The Cleveland-based company wanted to build an all-weather road to the touted Ring of Fire, a massive planned chromite mining and smeltering project in Canada’s mineral-rich area of the James Bay Lowlands, Ontario, which could be used to transport ore. But the proposed way would go through lands belonging to KWG, which has plans to build a railway connecting at Exton instead.
In a ruling released Sept. 10, the tribunal ruled that granting an easement to Cliffs would interfere with KWG’s ability to work its claims since “numerous heavy trucks (passing) every day” would cover up future drilling and sampling sites.
“It’s extremely material,” said Smeenk of the commissioner’s office ruling. “There couldn’t be any more material information for the owners of KWG.”
The claims on the northern half cover the only ridge of high ground where a road and rail could be built.
Bill Boor, SVP Global Ferroalloys with Cliffs, told NetNewsLedger he believes there is no “Ring of Fire” without access to the area.
“Without access to the surface lands to develop the needed infrastructure, there is no project. Our proposed development has the scale needed to develop the road access and is therefore a catalyst for other smaller mining opportunities in the Ring of Fire,” Boor was quoted as saying.
Toronto-based KWG has a 30% interest in the Big Daddy chromite deposit and the right to earn 80% of the Black Horse chromite deposit. KWG also owns 100% of Canada Chrome Corporation, which has staked claims and conducted a $15 million surveying and soil testing program for the engineering and construction of a railroad to the disputed area from Exton, also in Ontario.
6 Comments
NiftyWilly
So man up Cliffs and buy the property. You would have to do this in the US, undoubtedly.
Wanderlust
The road is actually beneficial to KWG in that it provides access and drill platforms for their exploration, and anything they find is more attractive since they have a road to bring in needed supplies and develop a mine property. Sounds pretty dodgy on the part of KWG, since there is very little outcrop to sample, and any outcrop encountered on the road route can be sampled prior to covering with a road. A road can also be moved later.
Apple
I wonder why Cliffs does not just buy KWG. KWG is trading at 5 cents or less with a market cap of under $40 million. Probably cheaper than Cliffs lawyers bill.
sailormac
Pure baloney. A mineral lease is just that, a lease, not a deed to the property.
The real issue here is that KWG wants to build a rail line to their smelter, which a road (to the Canada Chrome site) whould supercede
LAMB
Perhaps KWG went this route to get bought out by CLIFFS – puts pressure on CLIFFS to come up with a good offer.

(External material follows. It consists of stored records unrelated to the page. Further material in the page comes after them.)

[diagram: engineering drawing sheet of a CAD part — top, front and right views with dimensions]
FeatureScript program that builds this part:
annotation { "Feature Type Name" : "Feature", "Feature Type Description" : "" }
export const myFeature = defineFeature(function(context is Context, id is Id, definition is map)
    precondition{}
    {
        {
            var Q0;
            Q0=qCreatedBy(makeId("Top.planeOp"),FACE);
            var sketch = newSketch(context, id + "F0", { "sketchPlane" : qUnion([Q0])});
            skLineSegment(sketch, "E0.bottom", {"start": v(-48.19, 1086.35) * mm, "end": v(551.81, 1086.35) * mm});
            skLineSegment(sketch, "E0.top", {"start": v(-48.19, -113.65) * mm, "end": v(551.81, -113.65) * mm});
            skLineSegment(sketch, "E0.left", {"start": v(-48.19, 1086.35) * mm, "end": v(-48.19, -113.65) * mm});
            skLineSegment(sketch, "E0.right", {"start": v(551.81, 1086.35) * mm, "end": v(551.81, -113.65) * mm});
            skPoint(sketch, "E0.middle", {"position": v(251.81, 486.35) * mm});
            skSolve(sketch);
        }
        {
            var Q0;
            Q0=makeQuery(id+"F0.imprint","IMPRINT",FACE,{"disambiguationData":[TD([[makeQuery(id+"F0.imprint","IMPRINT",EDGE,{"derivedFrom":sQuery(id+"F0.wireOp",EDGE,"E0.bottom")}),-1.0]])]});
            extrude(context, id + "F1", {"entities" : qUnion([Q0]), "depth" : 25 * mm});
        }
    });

Maybe CLIFFS should consider GIANT AIRSHIPS that can lift hundreds of tons payload to both construct the mine and take the product out??? Just a thought, a little off-the-cuff but do-able. This would leave KWG holding the bag, so to say.
preConfederation
Wait until the Trans-Pacific Partnership Free Trade Agreement goes through and then the USA will claim the mine as their own. There is more than enough investment money in Canada to bring the mine into operation. The possibility of getting Ontario out of debt would be an incentive for any Ontario Institutional Pension Fund to get involved. Ontario could be like Alberta without burying pipelines all across Canada.